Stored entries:

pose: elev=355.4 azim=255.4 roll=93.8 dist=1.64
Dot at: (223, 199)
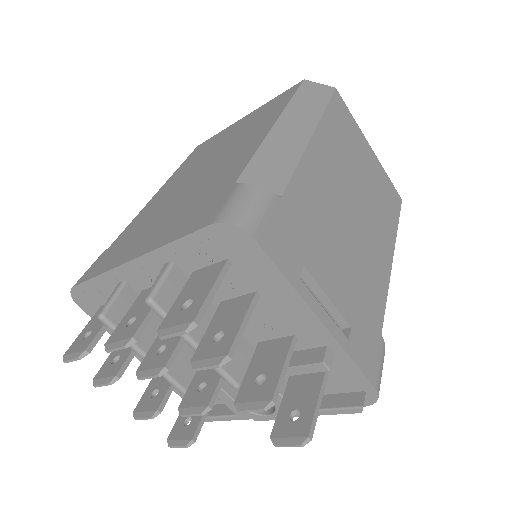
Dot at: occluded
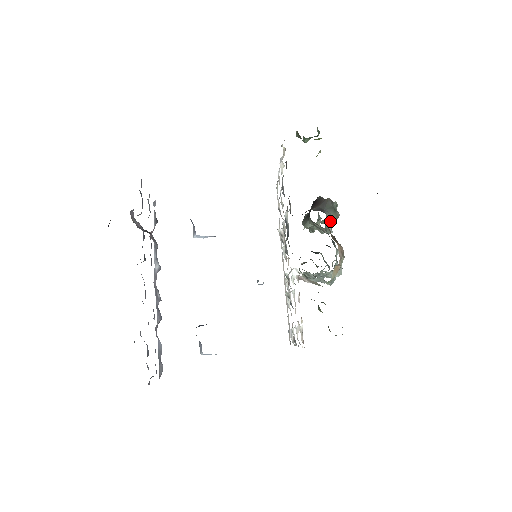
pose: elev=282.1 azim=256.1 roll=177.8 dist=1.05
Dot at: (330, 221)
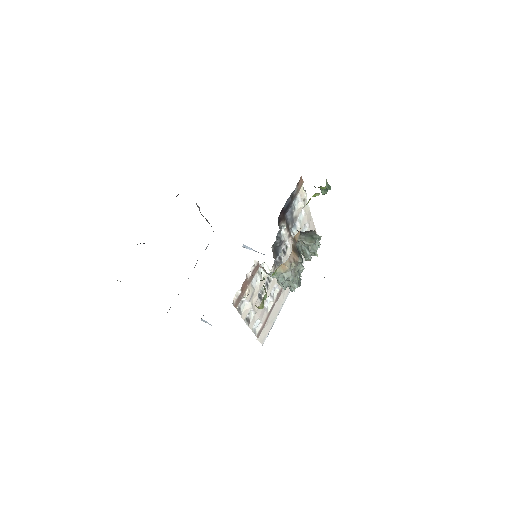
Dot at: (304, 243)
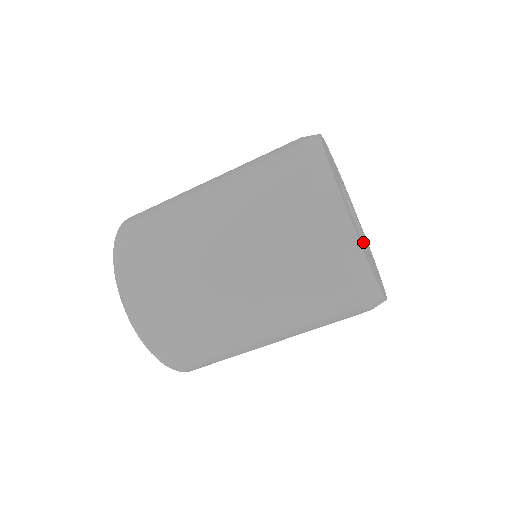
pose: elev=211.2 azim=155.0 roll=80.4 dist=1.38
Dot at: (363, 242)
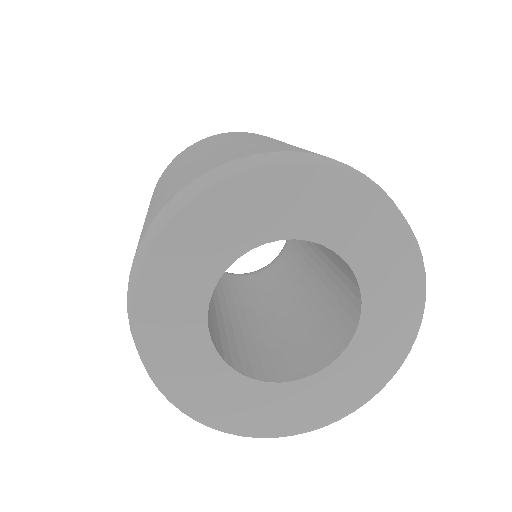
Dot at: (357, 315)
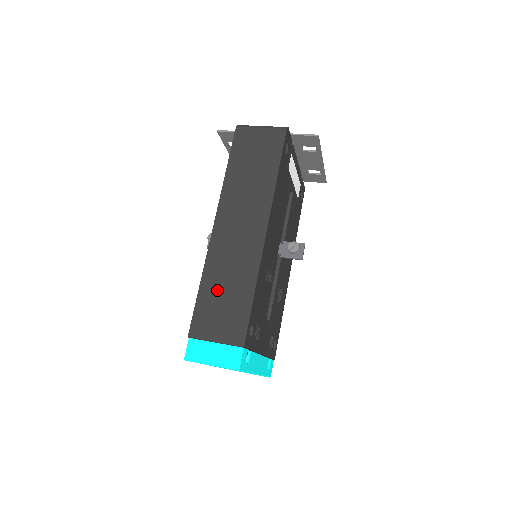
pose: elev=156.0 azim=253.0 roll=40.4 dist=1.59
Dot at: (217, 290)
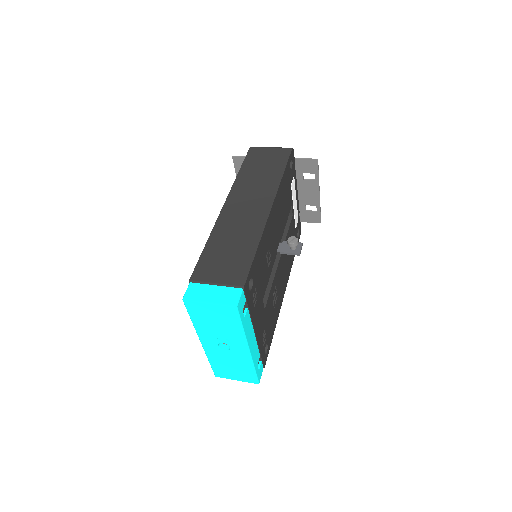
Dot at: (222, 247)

---

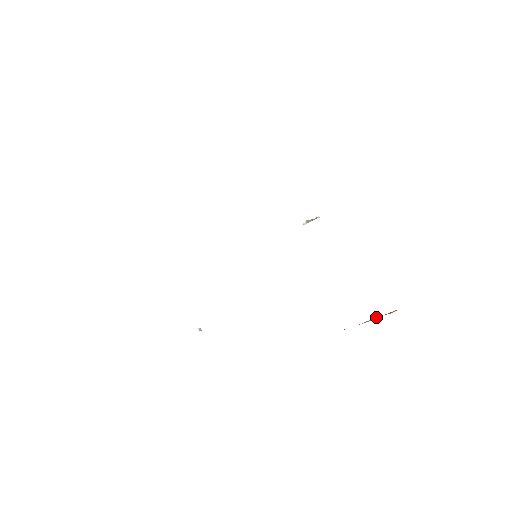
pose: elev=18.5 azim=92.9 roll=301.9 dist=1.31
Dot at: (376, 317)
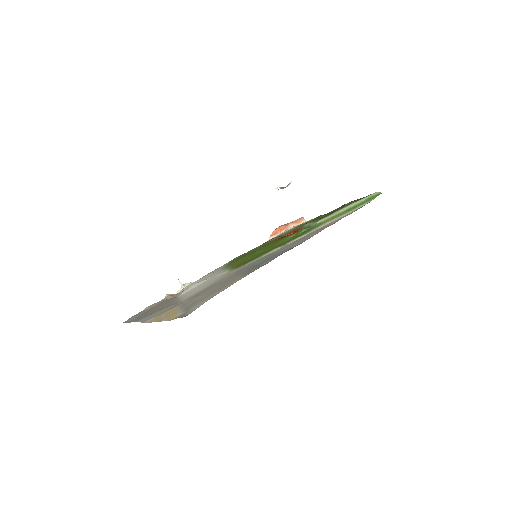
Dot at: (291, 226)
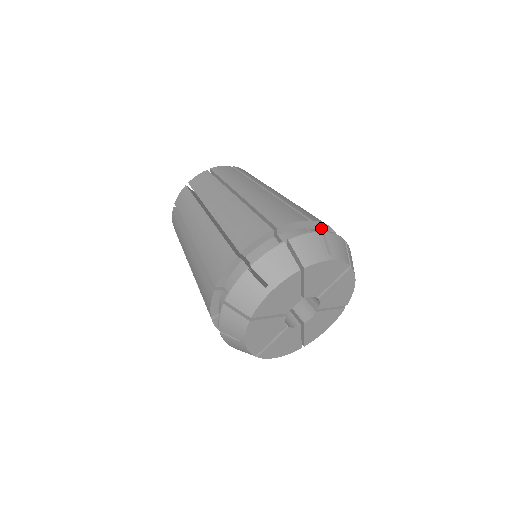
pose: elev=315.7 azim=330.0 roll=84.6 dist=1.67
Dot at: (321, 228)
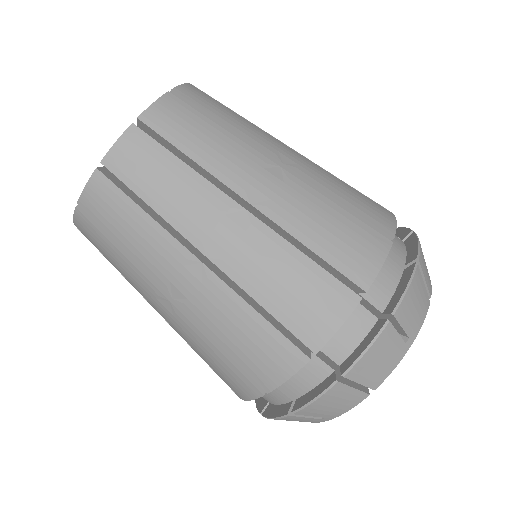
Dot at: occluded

- [WHAT TO DO]
Please repeat the lines of the material above, from the line with "pose: elev=355.4 azim=255.4" up to and including the line with "Dot at: (357, 315)", leaving the pictures out of your answer.

- [EXPECTED ANSWER]
pose: elev=355.4 azim=255.4 roll=93.8 dist=1.64
Dot at: (223, 199)
Dot at: occluded
pose: elev=282.1 azim=256.1 roll=177.8 dist=1.05
Dot at: (330, 221)
Dot at: (304, 243)
pose: elev=211.2 azim=155.0 roll=80.4 dist=1.38
Dot at: (363, 242)
Dot at: (357, 315)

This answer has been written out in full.